Chef-d’œuvre écrit à l’âge d’or de la création poétique d’Israël, probablement à l’époque du premier Temple, le livre de Iob (Job) a été attribué par une certaine tradition hébraïque à Moshè (Moïse). Il constitue le premier roman métaphysique de la littérature universelle, et sans doute un de ses sommets. Ses rythmes nous transportent aux sources d’une connaissance nouvelle de l’homme et de son mystère.
Une antique légende populaire, mettant en scène le juste mis à l’épreuve par Satan, fournit le thème d’un poème lyrique. Le caractère universel de l’œuvre est souligné par le fait que Job n’est ni un Judéen ni un Israélite, mais un Iduméen.
Incité par Satan, Elohîms permet que Job perde ses enfants et ses biens, et qu’il soit durement frappé dans son corps par un mal apparemment incurable. La souffrance du juste permet ainsi d’évoquer le problème ontologique du mal.
Une question centrale domine l’œuvre: comment apprécier le destin de Job par rapport aux règles généralement admises de la rétribution? La souffrance du juste doit-elle faire douter de l’ordre moral universel ? Le drame atteint aux dimensions de la tragédie: Job est déchiré au plus profond de son être; il ne comprend plus la justice de cet Elohîms qu’il persiste à reconnaître et à adorer. Job le Sage est amené à se révolter contre Job le Juste. Job a perdu davantage que ses enfants et ses biens: il est atteint aux sources désormais taries de son être, dans sa confiance en la justice de IHVH-Adonaï. L’audace de la pensée se fait insurpassable lorsque, ayant renoncé à tout, ayant accepté de tout perdre, il s’accroche à l’ultime bien qui lui reste et qui est pour lui le plus précieux: sa justice. Qu’Elohîms lui prenne ses enfants, sa santé, ses biens, il le comprend et il l’accepte. Mais il ne peut douter de ce qui est une évidence à ses yeux: sa vertu de justice, qu’il érige soudain en impératif absolu, en vertu autonome, disjointe de l’espérance et même de la foi, puisqu’elle accuse IHVH-Adonaï et le met en demeure de se justifier. La justice de l’homme, au-delà de la crainte et de l’espoir, accuse un échec qui semble dénoncer la faillite de la justice divine.

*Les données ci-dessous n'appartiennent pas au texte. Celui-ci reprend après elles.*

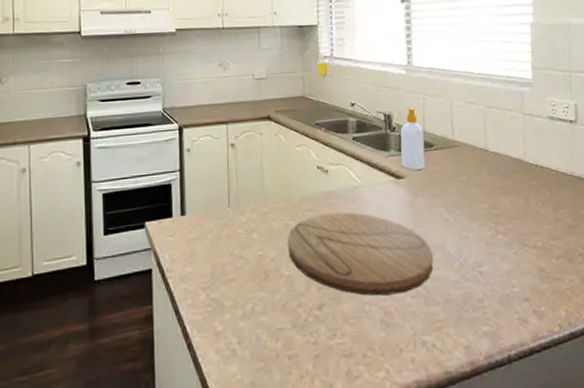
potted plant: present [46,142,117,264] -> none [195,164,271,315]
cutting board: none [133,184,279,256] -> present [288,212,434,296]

La tradition hébraïque ultérieure n’hésitera pas à voir parfois en Job un révolté et un blasphémateur (Talmud, Baba Batra, 15-16). Jamais sans doute la pensée d’Israël n’aura été plus loin dans son audace, n’aura autant dépouillé l’univers de son mythe. Jamais l’affirmation de l’homme n’aura été portée aussi loin que par cette victime rongée par son mal et pourtant le surmontant, ivre de justice, malade d’amour.
Entre le défi de Job et la réponse de IHVH-Adonaï, nous sommes tenus en haleine par les discours d’Elihou, de la tribu de Bouz, au nord de l’Arabie occidentale. Loin d’être un ajout tardif, son poème semble bien exprimer la pensée de l’auteur avant l’ultime théophanie (ch. 32-37). Elihou commence là où Job aboutit. Il admet que la souffrance n’a pas choisi Job en raison de ses fautes. La personne de son interlocuteur importe moins à ses yeux que l’existence de IHVH-Adonaï, dont il lit les preuves dans l’histoire et dans la nature. Elohîms, qui a créé l’univers, pourrait-il lui retirer son chérissement, alors que le réel ne vit que par lui ? Pourrait-il exclure l’homme de son amour et de sa justice ? La nature comme l’esprit sont le fruit de la grâce divine. La conscience morale qui torture Job lui vient de IHVH-Adonaï, de même que la connaissance du Bien et du Mal. Comment celui qui a donné la Tora et lui a soumis l’universalité du réel saurait-il se situer lui-même en dehors de ses exigences ? Job et ses amis ont également tort, puisqu’ils excluent de IHVH-Adonaï le mystère de son amour.
Ce mystère culmine lorsque IHVH-Adonaï apparaît et que sa voix se fait entendre. Il n’est plus question alors de tentations ni de souffrances, de doutes ou de révoltes. La réalité surnaturelle, celle qui résout dans le chérissement toutes les tensions, toutes les contradictions de la nature, réconcilie, dans la contemplation du mystère, Job le Juste et Job le Sage. Abraham retrouve Isaac sur lequel il avait levé le couteau sacrificiel. Ainsi Job franchit-il la nuit de la révolte et renaît-il dans la lumière et le bien d’Elohîms.